Top of Records to process
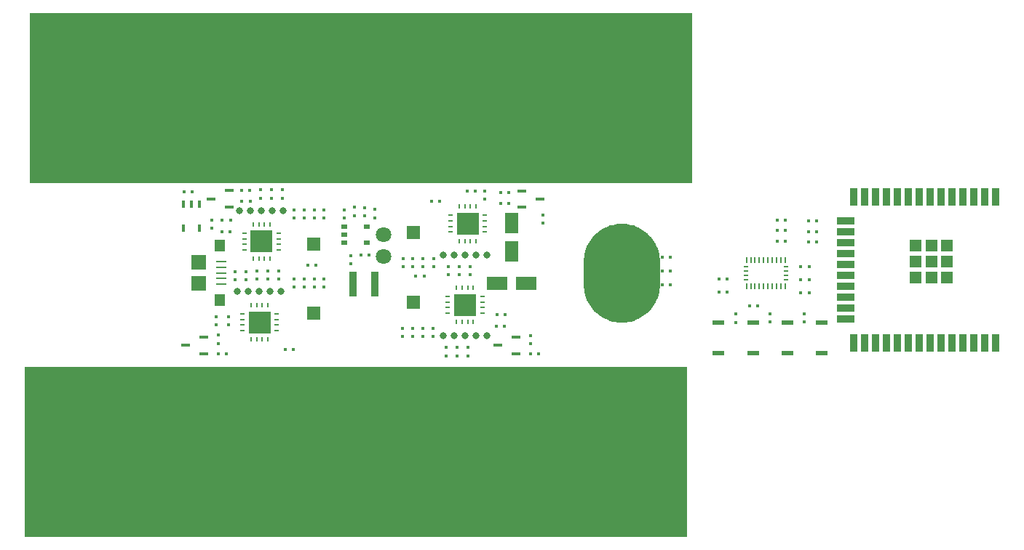
<source format=gtp>
%FSTAX25Y25*%
%MOIN*%
%SFA1B1*%

%IPPOS*%
%ADD15C,0.010000*%
%ADD16R,3.036604X0.782388*%
%ADD17O,0.005905X0.023622*%
%ADD18O,0.023622X0.005905*%
%ADD19R,0.098425X0.098425*%
%ADD20R,0.064960X0.064960*%
%ADD21R,0.003937X0.016929*%
%ADD22R,0.016929X0.003937*%
%ADD23R,0.013780X0.011811*%
%ADD24R,0.011811X0.013780*%
%ADD25R,0.062992X0.092520*%
%ADD26R,0.031496X0.019685*%
%ADD27C,0.031496*%
%ADD28R,0.092520X0.062992*%
%ADD29C,0.070866*%
%ADD30R,0.043307X0.015748*%
%ADD31R,0.015748X0.035433*%
%ADD32C,0.051181*%
%ADD33R,0.047244X0.055118*%
%ADD34R,0.066929X0.066929*%
%ADD35R,0.045275X0.007874*%
%ADD36R,0.035433X0.078740*%
%ADD37R,0.078740X0.035433*%
%ADD38R,0.052362X0.052362*%
%ADD39R,0.032283X0.116929*%
%ADD40R,0.055118X0.023622*%
%ADD41R,0.009843X0.026575*%
%ADD42R,0.022638X0.009843*%
%LNpcb1-1*%
%LPD*%
G36*
X0666858Y0599912D02*
X0669026Y0599588D01*
X0671135Y0598988*
X0673148Y059812*
X0675033Y0597*
X0676758Y0595647*
X0678294Y0594082*
X0679614Y0592332*
X0680699Y0590426*
X0681528Y0588397*
X0682089Y0586277*
X0682372Y0584103*
Y0583007*
Y05725*
Y0571399*
X0682087Y0569217*
X0681522Y0567091*
X0680687Y0565055*
X0679595Y0563144*
X0678265Y0561391*
X067672Y0559825*
X0674984Y0558472*
X0673088Y0557355*
X0671064Y0556493*
X0668945Y05559*
X0666767Y0555587*
X0664566Y0555557*
X0662381Y0555813*
X0660247Y055635*
X06582Y0557158*
X0656276Y0558225*
X0654505Y0559531*
X0652919Y0561056*
X0651543Y0562773*
X0650401Y0564654*
X0649512Y0566667*
X0648891Y0568778*
X0648549Y0570952*
X064852Y0572051*
X0648525Y0583645*
X0648567Y058474*
X0648931Y0586902*
X0649572Y0588999*
X0650477Y0590996*
X0651633Y0592859*
X0653018Y0594558*
X0654612Y0596064*
X0656387Y0597352*
X0658312Y05984*
X0660357Y0599191*
X0662487Y0599712*
X0664666Y0599954*
X0666858Y0599912*
G37*
G54D15*
X0682372Y0583007D02*
D01*
X0682331Y0584188*
X0682207Y0585363*
X0682002Y0586527*
X0681716Y0587673*
X0681351Y0588797*
X0680908Y0589893*
X068039Y0590955*
X06798Y0591978*
X0679139Y0592958*
X0678411Y0593889*
X0677621Y0594767*
X0676771Y0595588*
X0675865Y0596347*
X0674909Y0597042*
X0673907Y0597668*
X0672864Y0598223*
X0671785Y0598703*
X0670674Y0599108*
X0669538Y0599433*
X0668383Y0599679*
X0667212Y0599843*
X0666034Y0599926*
X0664852*
X0663673Y0599843*
X0662503Y0599679*
X0661347Y0599433*
X0660211Y0599108*
X0659101Y0598703*
X0658022Y0598223*
X0656978Y0597668*
X0655976Y0597042*
X065502Y0596347*
X0654115Y0595588*
X0653265Y0594767*
X0652474Y0593889*
X0651747Y0592958*
X0651086Y0591978*
X0650495Y0590955*
X0649977Y0589893*
X0649535Y0588797*
X0649169Y0587673*
X0648884Y0586527*
X0648678Y0585363*
X0648555Y0584188*
X0648514Y0583007*
Y05725D02*
D01*
X0648555Y0571319*
X0648678Y0570143*
X0648884Y056898*
X0649169Y0567833*
X0649535Y0566709*
X0649977Y0565614*
X0650495Y0564552*
X0651086Y0563528*
X0651747Y0562549*
X0652474Y0561618*
X0653265Y056074*
X0654115Y0559919*
X065502Y0559159*
X0655976Y0558465*
X0656978Y0557838*
X0658022Y0557284*
X0659101Y0556803*
X0660211Y0556399*
X0661347Y0556073*
X0662503Y0555828*
X0663673Y0555663*
X0664852Y0555581*
X0666034*
X0667212Y0555663*
X0668383Y0555828*
X0669538Y0556073*
X0670674Y0556399*
X0671785Y0556803*
X0672864Y0557284*
X0673907Y0557838*
X0674909Y0558465*
X0675865Y0559159*
X0676771Y0559919*
X0677621Y056074*
X0678411Y0561618*
X0679139Y0562549*
X06798Y0563528*
X068039Y0564552*
X0680908Y0565614*
X0681351Y0566709*
X0681716Y0567833*
X0682002Y056898*
X0682207Y0570143*
X0682331Y0571319*
X0682372Y05725*
Y0583007*
X0648514Y0572057D02*
Y0583007D01*
G54D16*
X054601Y0657805D03*
X054383Y0495734D03*
G54D17*
X0495877Y054721D03*
X0498436D03*
X0500994D03*
X0503553D03*
Y0562958D03*
X0500994D03*
X0498436D03*
X0495877D03*
X0597659Y0570948D03*
X05951D03*
X0592541D03*
X0589982D03*
Y05552D03*
X0592541D03*
X05951D03*
X0597659D03*
X0598864Y0608181D03*
X0596305D03*
X0593746D03*
X0591187D03*
Y0592433D03*
X0593746D03*
X0596305D03*
X0598864D03*
X0496799Y0600018D03*
X0499358D03*
X0501917D03*
X0504476D03*
Y058427D03*
X0501917D03*
X0499358D03*
X0496799D03*
G54D18*
X0507589Y0551245D03*
Y0553804D03*
Y0556363D03*
Y0558922D03*
X0491841D03*
Y0556363D03*
Y0553804D03*
Y0551245D03*
X0585946Y0566913D03*
Y0564354D03*
Y0561795D03*
Y0559236D03*
X0601694D03*
Y0561795D03*
Y0564354D03*
Y0566913D03*
X0587151Y0604145D03*
Y0601586D03*
Y0599027D03*
Y0596468D03*
X06029D03*
Y0599027D03*
Y0601586D03*
Y0604145D03*
X0492763Y0588305D03*
Y0590864D03*
Y0593423D03*
Y0595982D03*
X0508511D03*
Y0593423D03*
Y0590864D03*
Y0588305D03*
G54D19*
X0499715Y0555084D03*
X059382Y0563074D03*
X0595025Y0600307D03*
X0500637Y0592144D03*
G54D20*
X0570238Y0564354D03*
X0570322Y0596356D03*
X0524343Y055911D03*
Y0590864D03*
G54D21*
X057319Y0558901D03*
X0571222D03*
X0569253D03*
X0567285D03*
Y0569807D03*
X0569253D03*
X0571222D03*
X057319D03*
X0573274Y0601809D03*
X0571306D03*
X0569337D03*
X0567369D03*
Y0590903D03*
X0569337D03*
X0571306D03*
X0573274D03*
X052139Y0553657D03*
X0523359D03*
X0525327D03*
X0527296D03*
Y0564562D03*
X0525327D03*
X0523359D03*
X052139D03*
Y0596317D03*
X0523359D03*
X0525327D03*
X0527296D03*
Y0585411D03*
X0525327D03*
X0523359D03*
X052139D03*
G54D22*
X0564785Y0561401D03*
Y056337D03*
Y0565338D03*
Y0567307D03*
X057569D03*
Y0565338D03*
Y056337D03*
Y0561401D03*
X0575775Y0593403D03*
Y0595372D03*
Y059734D03*
Y0599309D03*
X0564869D03*
Y059734D03*
Y0595372D03*
Y0593403D03*
X051889Y0562063D03*
Y0560094D03*
Y0558126D03*
Y0556157D03*
X0529796D03*
Y0558126D03*
Y0560094D03*
Y0562063D03*
Y0593817D03*
Y0591848D03*
Y058988D03*
Y0587911D03*
X051889D03*
Y058988D03*
Y0591848D03*
Y0593817D03*
G54D23*
X049836Y0578518D03*
Y0574777D03*
X0547943Y0604003D03*
Y0607743D03*
X05Y0612098D03*
Y0615838D03*
X0505118Y0612098D03*
Y0615838D03*
X0510073Y0612098D03*
Y0615838D03*
X0541358Y0581869D03*
Y0585609D03*
X0493537Y0578422D03*
Y0574681D03*
X0488537Y0578422D03*
Y0574681D03*
X0480868Y0545385D03*
Y0549125D03*
X0485417Y0553806D03*
Y0557546D03*
X0479945Y0553948D03*
Y0557688D03*
X0543194Y0604076D03*
Y0607816D03*
X0552624Y0603092D03*
Y0606832D03*
X0538662Y0602784D03*
Y0606524D03*
X06295Y0600629D03*
Y060437D03*
X0477765Y0601959D03*
Y0598219D03*
X0591187Y0580688D03*
Y0576948D03*
X0586231Y0580688D03*
Y0576948D03*
X0574636Y0580588D03*
Y0584328D03*
X0569966D03*
Y0580588D03*
X0596305Y0580688D03*
Y0576948D03*
X0579332Y0580588D03*
Y0584328D03*
X0565371D03*
Y0580588D03*
X06029Y0611629D03*
Y061537D03*
X0529294Y0571138D03*
Y0574878D03*
X0515333D03*
Y0571138D03*
X0524699D03*
Y0574878D03*
X0520029D03*
Y0571138D03*
X0508434Y0574777D03*
Y0578518D03*
X0503478Y0574777D03*
Y0578518D03*
X0565287Y0548586D03*
X0579248D03*
X0595223Y0543456D03*
X0569882Y0548586D03*
X0574552D03*
X0623816Y0545344D03*
X0590105Y0543456D03*
X0565287Y0552326D03*
X0569882D03*
X0579248D03*
X0574552D03*
X0595223Y0539716D03*
X058515D03*
X0590105D03*
X058515Y0543456D03*
X0623816Y0549085D03*
X0524699Y0606632D03*
Y0602892D03*
X0529294Y0606632D03*
Y0602892D03*
X0520029D03*
Y0606632D03*
X0515333Y0602892D03*
Y0606632D03*
X0717833Y0555035D03*
Y0558774D03*
X07335Y0555129D03*
Y055887D03*
X0749304Y055512D03*
Y0558861D03*
G54D24*
X0754814Y0591799D03*
X0751074D03*
X0751092Y05966D03*
X0754833D03*
X05499Y0585811D03*
X054616D03*
X0515085Y0542714D03*
X0511344D03*
X0484609Y0540759D03*
X0480868D03*
X0578449Y0610634D03*
X0582189D03*
X057132Y0576235D03*
X0575061D03*
X0521729Y058141D03*
X052547D03*
X0465129Y0615D03*
X046887D03*
X0610057Y0614706D03*
X0613797D03*
X0598415Y0615131D03*
X0594675D03*
X0610129Y06095D03*
X061387D03*
X0623816Y0540718D03*
X0627557D03*
X0608353Y0558691D03*
X0612093D03*
X0608211Y0553218D03*
X0611951D03*
X0482629Y0602D03*
X048637D03*
X0482488Y0596527D03*
X0486228D03*
X0491629Y0610655D03*
X049537D03*
X0491525Y0615502D03*
X0495266D03*
X0724102Y0562451D03*
X0727842D03*
X075137Y0574666D03*
X0747629D03*
Y0580572D03*
X075137D03*
Y0568564D03*
X0747629D03*
X0713877Y0574948D03*
X0710137D03*
Y0568948D03*
X0713877D03*
X075487Y06015D03*
X0751129D03*
X0740448Y0602039D03*
X0736708D03*
X0740647Y0597144D03*
X0736907D03*
X0684129Y0578651D03*
X068787D03*
X0684129Y0585D03*
X068787D03*
Y0572303D03*
X0684129D03*
X074054Y0592389D03*
X07368D03*
G54D25*
X0615Y0587498D03*
Y0600687D03*
G54D26*
X0538662Y0598942D03*
Y0595202D03*
Y0591462D03*
X0548898D03*
Y0598942D03*
G54D27*
X0583864Y0586039D03*
X0588864D03*
X0593864D03*
X0598864D03*
X0603864D03*
X050964Y0569427D03*
X050464D03*
X049964D03*
X049464D03*
X048964D03*
X0598944Y0548807D03*
X0603944D03*
X0583944D03*
X0588944D03*
X0593944D03*
X0490637Y0606411D03*
X0495637D03*
X0500637D03*
X0505637D03*
X0510637D03*
G54D28*
X0608503Y0572838D03*
X0621692D03*
G54D29*
X0556644Y0585326D03*
Y0595326D03*
G54D30*
X0474133Y0540759D03*
Y054824D03*
X0465866Y05445D03*
X0619736Y0615269D03*
Y0607789D03*
X0628003Y0611529D03*
X0617081Y0540718D03*
X0608814Y0544459D03*
X0617081Y0548199D03*
X0477542Y0611762D03*
X048581Y0615502D03*
Y0608022D03*
G54D31*
X0472281Y0609137D03*
X0468541D03*
X0464801D03*
Y0598114D03*
X0472281D03*
G54D32*
X0533119Y0510257D03*
Y0502895D03*
Y0495533D03*
X0561546Y0495588D03*
Y050295D03*
Y0510312D03*
Y0645208D03*
Y065257D03*
Y0659933D03*
X0533119Y0645208D03*
Y065257D03*
Y0659933D03*
G54D33*
X048133Y0565155D03*
Y0590351D03*
G54D34*
X0471685Y0573029D03*
Y0582477D03*
G54D35*
X0482216Y0572635D03*
Y0575194D03*
Y0577753D03*
Y0580312D03*
Y0582871D03*
G54D36*
X0836937Y0612464D03*
X0831937D03*
X0826937D03*
X0821937D03*
X0816937D03*
X0811937D03*
X0806937D03*
X0801937D03*
X0796937D03*
X0791937D03*
X0786937D03*
X0781937D03*
X0776937D03*
X0771937D03*
Y0545535D03*
X0776937D03*
X0781937D03*
X0786937D03*
X0791937D03*
X0796937D03*
X0801937D03*
X0806937D03*
X0811937D03*
X0816937D03*
X0821937D03*
X0826937D03*
X0831937D03*
X0836937D03*
G54D37*
X0768Y06015D03*
Y05965D03*
Y05915D03*
Y05865D03*
Y05815D03*
Y05765D03*
Y05715D03*
Y05665D03*
Y05615D03*
Y05565D03*
G54D38*
X0814633Y0590161D03*
Y0582937D03*
Y0575712D03*
X0807409Y0590161D03*
Y0582937D03*
Y0575712D03*
X0800185Y0590161D03*
Y0582937D03*
Y0575712D03*
G54D39*
X05525Y05725D03*
X05425D03*
G54D40*
X072572Y0555086D03*
Y0540913D03*
X0741468Y0555086D03*
Y0540913D03*
X0757216Y0555086D03*
Y0540913D03*
X0709972Y0555086D03*
Y0540913D03*
G54D41*
X0740434Y0571467D03*
X0722717D03*
X0724686D03*
X0726654D03*
X0728623D03*
X0730591D03*
X073256D03*
X0734528D03*
X0736497D03*
X0738465D03*
X0740434Y058377D03*
X0738465D03*
X0736497D03*
X0734528D03*
X073256D03*
X0730591D03*
X0728623D03*
X0726654D03*
X0724686D03*
X0722717D03*
G54D42*
X0722471Y0580572D03*
Y0578603D03*
Y0576635D03*
Y0574666D03*
X074068D03*
Y0576635D03*
Y0578603D03*
Y0580572D03*
M02*
</source>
Bottom of Records to process
> [Problem statement] Return a word-for-word copy of the lines above from the one holding "X0676771Y0595588*" through the one holding "X0663673Y0555663*", with both of them included and nothing besides.

> [Response area]
X0676771Y0595588*
X0675865Y0596347*
X0674909Y0597042*
X0673907Y0597668*
X0672864Y0598223*
X0671785Y0598703*
X0670674Y0599108*
X0669538Y0599433*
X0668383Y0599679*
X0667212Y0599843*
X0666034Y0599926*
X0664852*
X0663673Y0599843*
X0662503Y0599679*
X0661347Y0599433*
X0660211Y0599108*
X0659101Y0598703*
X0658022Y0598223*
X0656978Y0597668*
X0655976Y0597042*
X065502Y0596347*
X0654115Y0595588*
X0653265Y0594767*
X0652474Y0593889*
X0651747Y0592958*
X0651086Y0591978*
X0650495Y0590955*
X0649977Y0589893*
X0649535Y0588797*
X0649169Y0587673*
X0648884Y0586527*
X0648678Y0585363*
X0648555Y0584188*
X0648514Y0583007*
Y05725D02*
D01*
X0648555Y0571319*
X0648678Y0570143*
X0648884Y056898*
X0649169Y0567833*
X0649535Y0566709*
X0649977Y0565614*
X0650495Y0564552*
X0651086Y0563528*
X0651747Y0562549*
X0652474Y0561618*
X0653265Y056074*
X0654115Y0559919*
X065502Y0559159*
X0655976Y0558465*
X0656978Y0557838*
X0658022Y0557284*
X0659101Y0556803*
X0660211Y0556399*
X0661347Y0556073*
X0662503Y0555828*
X0663673Y0555663*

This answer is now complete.